If points aren't numeric and summable, a lot of current and planned features won't work. These features currently exist, and would not work, or would require substantial revision:

  • Column limits.
  • Project status bars.

These features are planned or speculated, and could not be built, or would require substantial additional complexity:

  • Querying points by tasks (T10339).
  • General reporting systems, burndown charts, etc (T4171 / T1562).
  • Possible revisions to project overviews (explorations in M10).

If you just want a qualitative label to appear on workboards, you might be able to use project tags (for "Small", "Medium", "Large") or T4863 may provide a mechanism. But I don't expect us to ever build support for multi-dimensional points which are summable per-dimension but not comparable across dimensions, since there's basically nothing we can do with them.
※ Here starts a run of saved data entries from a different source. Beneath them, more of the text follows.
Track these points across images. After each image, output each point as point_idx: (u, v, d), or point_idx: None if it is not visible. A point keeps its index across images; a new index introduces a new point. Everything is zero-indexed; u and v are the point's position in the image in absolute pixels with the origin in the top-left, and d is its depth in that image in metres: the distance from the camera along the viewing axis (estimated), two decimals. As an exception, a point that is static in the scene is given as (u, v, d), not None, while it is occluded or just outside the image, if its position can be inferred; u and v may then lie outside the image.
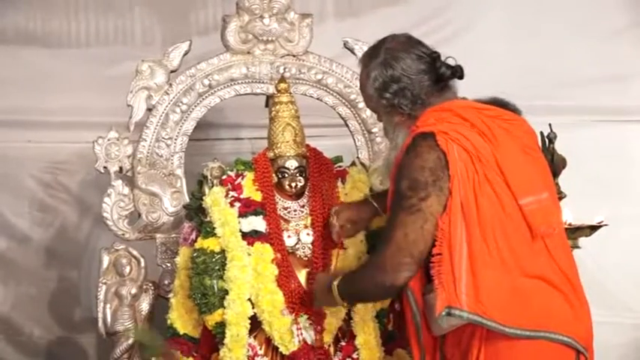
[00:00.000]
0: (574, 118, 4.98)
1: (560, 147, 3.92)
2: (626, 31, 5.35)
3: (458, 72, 3.38)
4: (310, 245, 3.60)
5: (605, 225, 3.90)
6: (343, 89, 4.12)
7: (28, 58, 5.21)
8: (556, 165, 3.91)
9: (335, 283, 3.11)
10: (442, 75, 3.32)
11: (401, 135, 3.24)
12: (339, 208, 3.54)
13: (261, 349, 3.46)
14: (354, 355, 3.49)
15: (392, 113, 3.26)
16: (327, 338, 3.48)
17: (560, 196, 3.86)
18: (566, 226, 3.83)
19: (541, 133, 3.92)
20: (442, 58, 4.17)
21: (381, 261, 3.05)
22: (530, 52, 5.39)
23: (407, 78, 3.20)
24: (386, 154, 3.40)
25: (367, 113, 4.08)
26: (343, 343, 3.52)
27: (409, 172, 3.07)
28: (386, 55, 3.22)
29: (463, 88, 5.04)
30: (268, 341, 3.46)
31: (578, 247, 3.90)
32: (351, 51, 4.12)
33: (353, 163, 3.83)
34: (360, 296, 3.22)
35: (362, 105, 4.02)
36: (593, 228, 3.87)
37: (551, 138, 3.92)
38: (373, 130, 4.12)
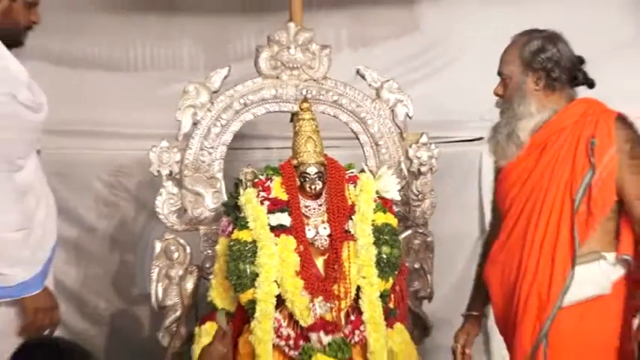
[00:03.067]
0: None
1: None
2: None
3: (591, 83, 3.38)
4: (326, 237, 3.63)
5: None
6: (355, 108, 4.14)
7: (93, 80, 5.26)
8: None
9: None
10: (578, 77, 3.33)
11: (533, 104, 3.30)
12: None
13: (284, 322, 3.50)
14: (361, 328, 3.52)
15: (533, 81, 3.31)
16: (339, 315, 3.53)
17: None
18: None
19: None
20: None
21: None
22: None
23: (560, 55, 3.26)
24: (503, 121, 3.40)
25: (374, 129, 4.12)
26: (352, 318, 3.55)
27: None
28: (551, 34, 3.31)
29: (453, 102, 5.13)
30: (290, 316, 3.50)
31: None
32: (362, 77, 4.18)
33: (362, 170, 3.85)
34: None
35: (370, 122, 4.10)
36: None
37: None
38: (379, 143, 4.13)
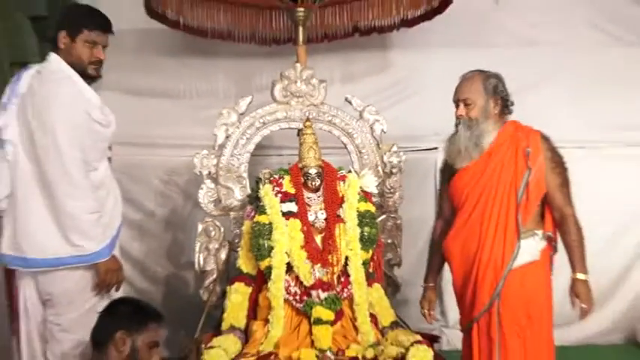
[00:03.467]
0: None
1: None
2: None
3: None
4: (323, 220, 3.62)
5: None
6: (344, 126, 4.15)
7: (153, 105, 5.29)
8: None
9: None
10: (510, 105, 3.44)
11: (491, 123, 3.37)
12: None
13: (292, 282, 3.50)
14: (349, 287, 3.52)
15: (493, 106, 3.37)
16: (333, 277, 3.53)
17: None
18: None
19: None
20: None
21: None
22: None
23: (506, 92, 3.37)
24: (464, 134, 3.38)
25: (358, 141, 4.15)
26: (342, 280, 3.54)
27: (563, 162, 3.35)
28: (497, 74, 3.42)
29: (416, 121, 5.11)
30: (297, 278, 3.50)
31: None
32: (349, 103, 4.20)
33: (349, 171, 3.84)
34: None
35: (355, 136, 4.13)
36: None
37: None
38: (362, 151, 4.15)
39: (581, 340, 5.19)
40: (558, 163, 3.35)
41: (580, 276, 3.29)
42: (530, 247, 3.29)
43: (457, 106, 3.44)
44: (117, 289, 3.27)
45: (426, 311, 3.72)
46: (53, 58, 3.22)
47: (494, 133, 3.35)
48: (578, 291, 3.29)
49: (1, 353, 4.04)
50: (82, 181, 3.08)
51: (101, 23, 3.28)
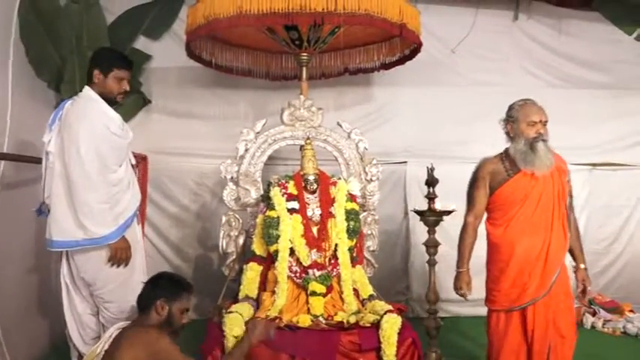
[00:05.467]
0: (446, 160, 4.83)
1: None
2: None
3: None
4: (319, 215, 3.59)
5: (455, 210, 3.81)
6: (336, 144, 4.08)
7: (190, 125, 5.22)
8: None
9: None
10: None
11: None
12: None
13: (294, 263, 3.47)
14: (338, 267, 3.50)
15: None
16: (325, 259, 3.50)
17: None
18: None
19: (427, 167, 3.92)
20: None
21: None
22: (425, 127, 5.29)
23: None
24: (544, 148, 3.10)
25: (347, 155, 4.07)
26: (332, 261, 3.52)
27: None
28: None
29: (390, 141, 5.07)
30: (297, 260, 3.47)
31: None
32: (340, 126, 4.12)
33: (339, 178, 3.82)
34: None
35: (344, 151, 4.05)
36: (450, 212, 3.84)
37: (431, 168, 3.89)
38: (349, 163, 4.06)
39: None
40: (569, 179, 3.25)
41: (583, 265, 3.20)
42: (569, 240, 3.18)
43: (531, 125, 3.12)
44: (125, 265, 3.18)
45: (464, 291, 3.33)
46: (84, 89, 3.25)
47: None
48: (583, 276, 3.19)
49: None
50: (97, 178, 3.03)
51: (126, 63, 3.31)
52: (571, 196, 3.23)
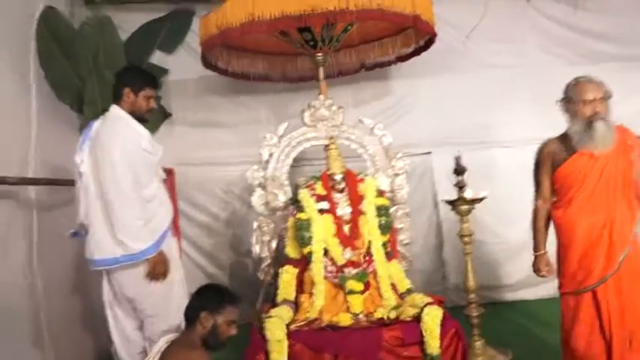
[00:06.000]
0: (470, 147, 4.81)
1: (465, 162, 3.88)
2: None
3: None
4: (349, 214, 3.57)
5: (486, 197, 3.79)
6: (360, 140, 4.05)
7: (212, 134, 5.25)
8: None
9: None
10: None
11: (612, 120, 3.03)
12: None
13: (329, 262, 3.45)
14: (373, 264, 3.48)
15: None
16: (359, 257, 3.48)
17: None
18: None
19: (454, 156, 3.90)
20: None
21: None
22: (446, 115, 5.25)
23: None
24: (603, 127, 2.95)
25: (371, 151, 4.04)
26: (367, 258, 3.49)
27: None
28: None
29: (412, 132, 5.05)
30: (332, 259, 3.45)
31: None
32: (362, 122, 4.11)
33: (366, 175, 3.80)
34: None
35: (369, 147, 4.02)
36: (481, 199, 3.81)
37: (459, 157, 3.86)
38: (375, 158, 4.03)
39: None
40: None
41: None
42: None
43: (591, 105, 2.99)
44: (164, 278, 3.20)
45: (545, 273, 3.24)
46: (112, 108, 3.28)
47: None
48: None
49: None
50: (132, 194, 3.07)
51: (155, 82, 3.43)
52: None
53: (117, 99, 3.28)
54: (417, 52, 4.56)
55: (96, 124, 3.27)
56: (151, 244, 3.12)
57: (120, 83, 3.30)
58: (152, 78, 3.41)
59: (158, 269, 3.16)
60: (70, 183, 3.51)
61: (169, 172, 4.48)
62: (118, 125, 3.18)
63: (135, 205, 3.08)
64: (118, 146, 3.08)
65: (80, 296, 4.28)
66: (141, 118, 3.28)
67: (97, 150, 3.12)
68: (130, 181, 3.07)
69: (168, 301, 3.18)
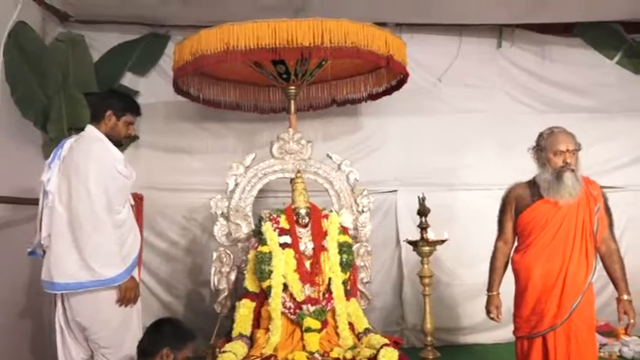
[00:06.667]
0: (435, 187, 4.90)
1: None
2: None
3: None
4: (311, 249, 3.54)
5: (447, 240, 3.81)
6: (326, 175, 4.04)
7: (180, 160, 5.19)
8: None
9: None
10: None
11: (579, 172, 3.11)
12: None
13: (288, 298, 3.40)
14: (332, 302, 3.44)
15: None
16: (319, 294, 3.44)
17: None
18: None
19: (418, 196, 3.91)
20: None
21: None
22: (414, 155, 5.28)
23: None
24: (572, 178, 3.04)
25: (337, 187, 4.04)
26: (327, 295, 3.45)
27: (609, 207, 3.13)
28: None
29: (379, 170, 5.06)
30: (291, 295, 3.40)
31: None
32: (330, 157, 4.10)
33: (331, 211, 3.78)
34: None
35: (335, 183, 4.02)
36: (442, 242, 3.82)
37: (423, 198, 3.87)
38: (340, 195, 4.03)
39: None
40: (608, 207, 3.15)
41: (626, 297, 3.08)
42: (595, 269, 3.08)
43: (562, 155, 3.07)
44: (134, 303, 3.12)
45: (494, 315, 3.28)
46: (88, 128, 3.20)
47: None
48: (625, 308, 3.07)
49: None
50: (106, 219, 2.97)
51: (138, 110, 3.35)
52: (611, 225, 3.16)
53: (95, 120, 3.20)
54: (388, 91, 4.60)
55: (68, 143, 3.18)
56: (123, 270, 3.01)
57: (102, 105, 3.22)
58: (136, 105, 3.34)
59: (129, 294, 3.06)
60: (30, 202, 3.41)
61: (139, 199, 4.37)
62: (94, 146, 3.09)
63: (108, 229, 2.97)
64: (94, 168, 2.99)
65: (30, 319, 4.13)
66: (117, 143, 3.21)
67: (71, 170, 3.01)
68: (104, 204, 2.97)
69: (125, 333, 3.06)
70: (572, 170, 3.06)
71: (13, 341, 3.94)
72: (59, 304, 3.13)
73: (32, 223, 3.77)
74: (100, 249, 2.95)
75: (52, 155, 3.20)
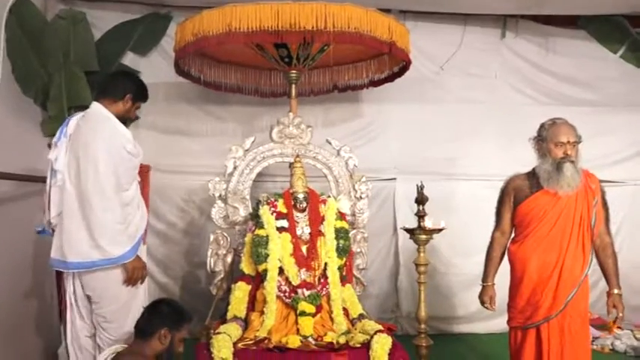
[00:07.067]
0: (434, 177, 4.92)
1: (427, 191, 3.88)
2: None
3: None
4: (308, 234, 3.53)
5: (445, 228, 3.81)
6: (325, 161, 4.03)
7: (179, 142, 5.18)
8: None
9: None
10: None
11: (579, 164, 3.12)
12: None
13: (283, 282, 3.38)
14: (327, 287, 3.42)
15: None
16: (314, 278, 3.42)
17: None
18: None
19: (417, 185, 3.89)
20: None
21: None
22: (414, 143, 5.28)
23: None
24: (572, 169, 3.05)
25: (336, 172, 4.02)
26: (322, 280, 3.43)
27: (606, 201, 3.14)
28: None
29: (379, 157, 5.05)
30: (287, 279, 3.38)
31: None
32: (329, 143, 4.08)
33: (329, 196, 3.76)
34: None
35: (334, 168, 4.00)
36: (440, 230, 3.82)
37: (421, 186, 3.86)
38: (339, 180, 4.01)
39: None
40: (605, 202, 3.15)
41: (617, 291, 3.10)
42: (591, 262, 3.11)
43: (558, 146, 3.08)
44: (141, 282, 3.14)
45: (487, 305, 3.31)
46: (95, 106, 3.18)
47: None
48: (614, 302, 3.09)
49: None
50: (114, 197, 2.97)
51: (147, 97, 3.40)
52: (607, 219, 3.16)
53: (106, 98, 3.18)
54: (390, 78, 4.57)
55: (73, 121, 3.15)
56: (128, 248, 3.02)
57: (124, 87, 3.22)
58: (147, 93, 3.39)
59: (136, 274, 3.07)
60: (28, 179, 3.39)
61: (145, 171, 4.25)
62: (103, 125, 3.07)
63: (116, 208, 2.97)
64: (103, 148, 2.97)
65: (33, 296, 4.15)
66: (122, 122, 3.21)
67: (80, 150, 2.99)
68: (113, 183, 2.97)
69: (129, 311, 3.07)
70: (572, 161, 3.06)
71: (18, 318, 3.95)
72: (70, 280, 3.13)
73: (32, 200, 3.79)
74: (108, 228, 2.96)
75: (57, 133, 3.17)
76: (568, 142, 3.07)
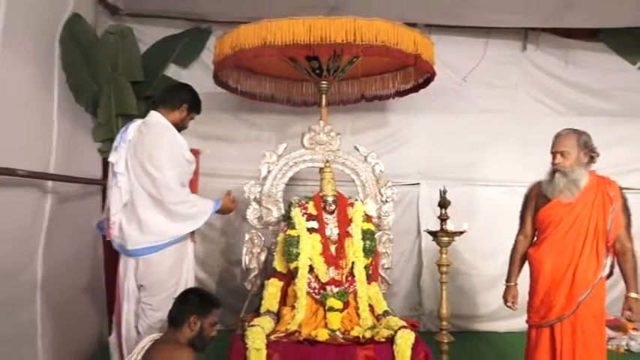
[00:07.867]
0: (456, 182, 4.94)
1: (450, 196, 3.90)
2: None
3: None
4: (337, 235, 3.58)
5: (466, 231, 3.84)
6: (353, 166, 4.07)
7: (217, 148, 5.21)
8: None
9: None
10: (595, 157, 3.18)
11: (582, 170, 3.13)
12: None
13: (313, 279, 3.45)
14: (354, 284, 3.48)
15: (582, 157, 3.13)
16: (343, 277, 3.48)
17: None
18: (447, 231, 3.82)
19: (440, 189, 3.91)
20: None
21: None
22: (437, 151, 5.30)
23: (593, 147, 3.16)
24: (561, 179, 3.12)
25: (363, 177, 4.06)
26: (349, 278, 3.49)
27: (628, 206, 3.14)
28: (586, 134, 3.18)
29: (404, 163, 5.07)
30: (316, 276, 3.45)
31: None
32: (357, 150, 4.11)
33: (356, 200, 3.81)
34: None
35: (361, 173, 4.04)
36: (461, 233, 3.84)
37: (444, 191, 3.88)
38: (365, 185, 4.04)
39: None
40: (627, 207, 3.15)
41: (634, 295, 3.09)
42: (606, 266, 3.11)
43: (554, 157, 3.17)
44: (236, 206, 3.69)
45: (510, 304, 3.40)
46: (154, 114, 3.36)
47: (585, 178, 3.13)
48: (632, 306, 3.08)
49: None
50: (181, 190, 3.25)
51: (201, 109, 3.60)
52: (628, 225, 3.15)
53: (166, 108, 3.37)
54: (415, 88, 4.59)
55: (133, 127, 3.33)
56: (209, 213, 3.44)
57: (181, 97, 3.42)
58: (201, 104, 3.57)
59: (232, 206, 3.59)
60: (84, 181, 3.52)
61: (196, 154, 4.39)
62: (166, 135, 3.27)
63: (184, 197, 3.26)
64: (167, 156, 3.20)
65: (83, 286, 4.30)
66: (177, 130, 3.41)
67: (145, 157, 3.19)
68: (178, 183, 3.23)
69: (170, 300, 3.15)
70: (561, 171, 3.13)
71: (77, 307, 4.15)
72: (131, 271, 3.27)
73: (89, 199, 3.95)
74: (182, 213, 3.25)
75: (117, 138, 3.35)
76: (556, 151, 3.17)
In many project management schemes, points are explicitly not a direct scheduling mechanism. The use of "points" -- not "hours" -- is to make the values comparable across tasks, regardless of who completes them. A new employee and an experienced employee may take a very different number of hours to complete the same task, but they can usually both agree that the task is worth "1 point" or "5 points" under some definition of complexity. The "points" mechanism in Phabricator is intended to serve Agile / Scrum / Kanban styles where the value is intentionally a function of the task only, not the task and the assignee.

We may build more explicit scheduling features into Phabricator eventually, but don't currently have any plans to pursue this. In particular, I suspect the only multi-dimensional values any install would ever want to use here are time (hours / days) and maybe materials (physical hard costs), and both of these would be better handled through more sophisticated systems that were aware of time and currency units.